Something like a standard containers.composefs-digest (bikeshed: label or annotation?). And we should define exactly how a container image is mapped to a composefs tree.

I'm still thinking a lot about this. Here's a related PR: https://github.com/containers/composefs/pull/320

To elaborate on this, again what I really want is the signature on an image (for a manifest) to efficiently cover a composefs blob which is "the image".

To recap the proposal from the above PR it's basically that we take the 3 parts from an image and put them in a single composefs blob (with a single fsverity digest):

Then, when building an image (I know this gets a little circular) we support computing the fsverity digest of that whole thing, and inject that digest as an annotation into a copy of the manifest.json with solely that difference which becomes the canonical manifest.json. The version in the cfs image can be transformed back into the canonical version by re-injecting that annotation (this would work well if the manifest is required to be in canonical form (though cc https://github.com/awslabs/tough/issues/810)).

This style of image with the containers.composefs-digest annotation I would call a "composefs verified OCI image" - it allows us again to have a cosign/GPG style signature cover that manifest, which covers the composefs digest, which covers everything else.

I think it's a really desirable property from such a layout that a fetched OCI image is "a single file" (or really, "a single composefs" - we expect a shared backing store of course) and e.g. a "fsck" style operation is just "composefs fsck" which can be efficiently delegated to the kernel with fsverity (lazily or eagerly).

This is ignoring the "tar split" problem of course, for supporting re-pushing images, it'd be nice to have that covered by composefs/fsverity...but...super messy without getting into "canonical tar" territory.

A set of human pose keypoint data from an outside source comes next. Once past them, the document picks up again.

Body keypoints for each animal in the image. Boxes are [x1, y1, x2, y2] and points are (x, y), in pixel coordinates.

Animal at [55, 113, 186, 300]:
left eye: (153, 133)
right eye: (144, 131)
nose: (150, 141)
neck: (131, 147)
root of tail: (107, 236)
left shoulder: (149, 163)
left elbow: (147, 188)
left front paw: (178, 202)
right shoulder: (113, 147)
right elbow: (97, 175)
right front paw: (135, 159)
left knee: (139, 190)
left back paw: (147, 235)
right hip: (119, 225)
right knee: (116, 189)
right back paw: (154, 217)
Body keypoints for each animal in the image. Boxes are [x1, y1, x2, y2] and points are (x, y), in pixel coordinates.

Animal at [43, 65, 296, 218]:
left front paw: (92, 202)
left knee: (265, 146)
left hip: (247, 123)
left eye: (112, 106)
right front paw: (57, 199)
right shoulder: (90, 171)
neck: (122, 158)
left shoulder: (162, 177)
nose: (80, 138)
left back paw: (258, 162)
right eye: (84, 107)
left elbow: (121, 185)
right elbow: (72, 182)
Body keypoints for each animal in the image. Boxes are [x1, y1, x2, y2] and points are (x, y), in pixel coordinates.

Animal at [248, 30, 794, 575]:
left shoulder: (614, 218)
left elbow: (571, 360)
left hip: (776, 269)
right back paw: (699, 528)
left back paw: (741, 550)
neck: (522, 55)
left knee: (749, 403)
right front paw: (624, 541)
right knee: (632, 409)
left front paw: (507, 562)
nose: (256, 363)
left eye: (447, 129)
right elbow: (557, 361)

At least for verified images.

To be clear of course, for unverified images (i.e. images that we just want to store locally as composefs, that don't have the precomputed annotation) we can stick anything else we want inside that local composefs, including the tar-split data.

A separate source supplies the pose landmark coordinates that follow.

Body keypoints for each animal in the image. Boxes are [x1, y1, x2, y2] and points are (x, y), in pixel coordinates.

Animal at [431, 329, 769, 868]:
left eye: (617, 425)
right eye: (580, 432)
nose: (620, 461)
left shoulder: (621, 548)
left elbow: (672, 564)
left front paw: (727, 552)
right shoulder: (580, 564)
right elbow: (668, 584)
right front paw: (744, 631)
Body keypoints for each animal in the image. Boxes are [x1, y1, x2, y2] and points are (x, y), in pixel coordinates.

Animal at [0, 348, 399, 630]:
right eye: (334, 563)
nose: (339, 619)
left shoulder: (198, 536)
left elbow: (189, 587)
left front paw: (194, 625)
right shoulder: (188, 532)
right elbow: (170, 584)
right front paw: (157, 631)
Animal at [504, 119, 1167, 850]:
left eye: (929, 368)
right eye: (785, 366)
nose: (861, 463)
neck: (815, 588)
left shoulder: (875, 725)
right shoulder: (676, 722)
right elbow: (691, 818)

TODO external signature design

We want to natively support e.g. https://github.com/sigstore/cosign to sign images that can be verified client side. cosign covers the manifest, which has the composefs fsverity digest of the "artifact composefs" with the manifest and config and all layers. TBD: Standard for location of signatures for composefs-oci.

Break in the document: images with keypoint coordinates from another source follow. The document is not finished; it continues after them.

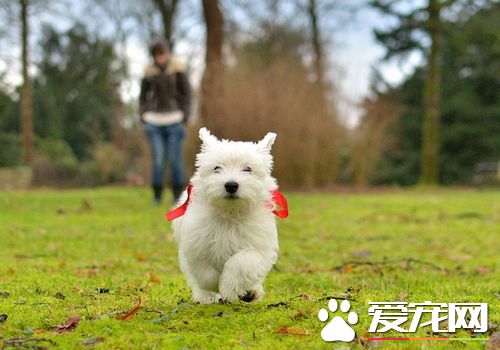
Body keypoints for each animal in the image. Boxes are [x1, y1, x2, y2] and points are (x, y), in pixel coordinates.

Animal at [168, 128, 288, 304]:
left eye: (248, 169)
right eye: (217, 168)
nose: (231, 185)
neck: (229, 213)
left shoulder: (257, 245)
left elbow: (241, 263)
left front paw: (229, 288)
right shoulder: (196, 244)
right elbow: (206, 273)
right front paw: (216, 287)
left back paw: (251, 292)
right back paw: (204, 297)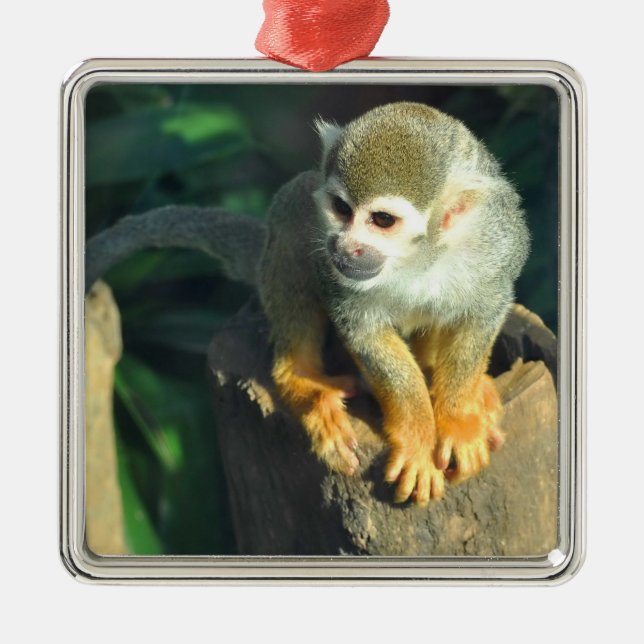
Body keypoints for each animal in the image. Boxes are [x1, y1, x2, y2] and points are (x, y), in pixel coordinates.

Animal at [258, 102, 529, 506]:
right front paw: (418, 437)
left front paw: (457, 418)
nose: (345, 247)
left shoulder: (496, 244)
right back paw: (303, 381)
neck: (417, 257)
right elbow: (365, 332)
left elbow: (482, 314)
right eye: (341, 208)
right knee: (294, 210)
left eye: (382, 220)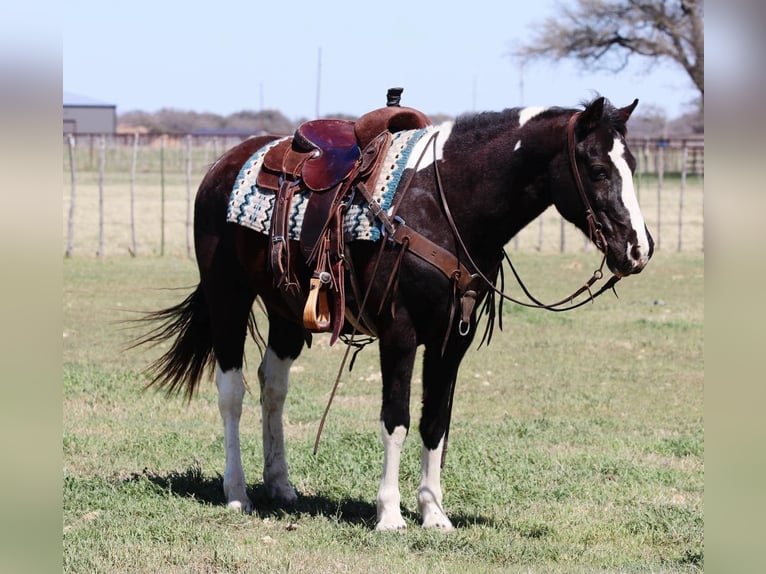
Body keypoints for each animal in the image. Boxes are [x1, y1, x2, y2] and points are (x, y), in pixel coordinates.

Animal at [136, 97, 656, 532]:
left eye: (632, 165)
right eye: (597, 169)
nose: (639, 249)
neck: (445, 206)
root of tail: (222, 165)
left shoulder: (452, 340)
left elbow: (435, 422)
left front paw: (434, 513)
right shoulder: (399, 334)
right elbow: (396, 419)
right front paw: (389, 514)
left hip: (286, 311)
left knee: (272, 387)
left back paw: (280, 484)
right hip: (228, 297)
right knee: (232, 392)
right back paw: (237, 492)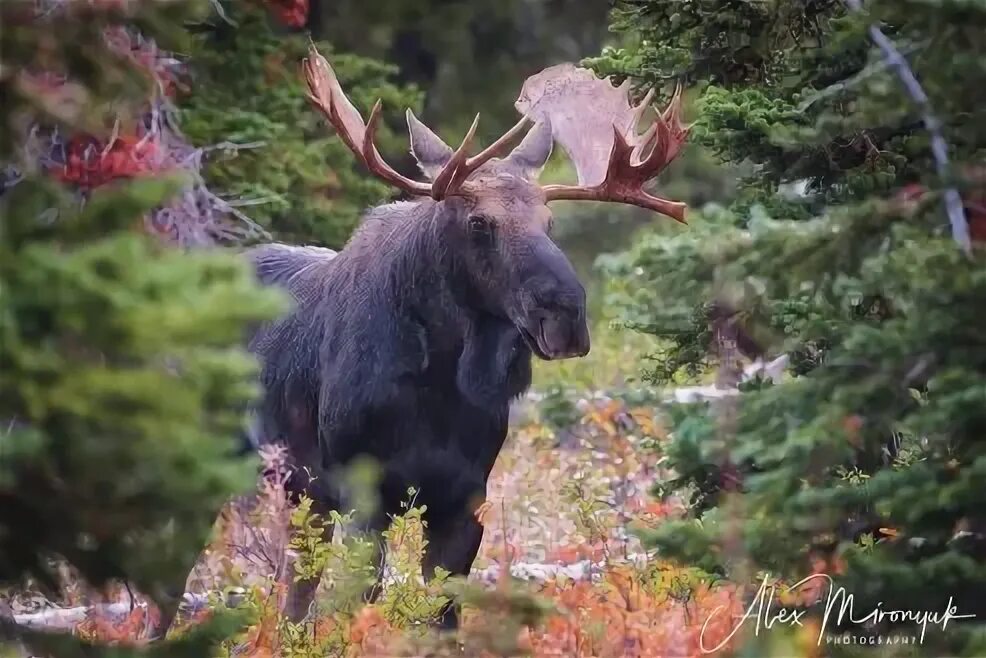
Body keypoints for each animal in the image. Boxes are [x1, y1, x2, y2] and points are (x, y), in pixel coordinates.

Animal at [169, 46, 688, 632]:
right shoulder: (363, 490)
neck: (438, 382)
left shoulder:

Question for Miloslav: Does c/storage cache the signature on disk today?

cgwalters commented 2 weeks ago

I've been prototyping things out more in https://github.com/cgwalters/composefs-oci in the background, and one thing that I think is interesting is I needed to efficiently index back from a composefs to the original manifest descriptor sha256, so I added a user.composefs.sha256 extended attribute on the manifest JSON (stored in the composefs) for the use case of client synthesized composefs blobs.

For server signed composefs, we obviously can't do that because it becomes fully circular with the composefs digest covering the manifest. Maybe instead what we can do is always store the original manifest digest as an xattr on the composefs itself. That would mean it becomes "unverified state", but that's probably fine.

Still also thinking things through more...given that we know we need to also maintain individual layers, I think we should add an annotation on each layer with its composefs digest as well; this seems like a no brainer in general, but it would specifically help align with how c/storage is representing things today.

cgwalters commented 6 days ago

Tangential but interesting here...we could also look at "composefs as a DDI" where the EROFS is in the DDI but the backing store isn't, but would allow covering the erofs with a dm-verity signature in a standardized envelope.

But, we still have the need to represent layers and handle OCI metadata.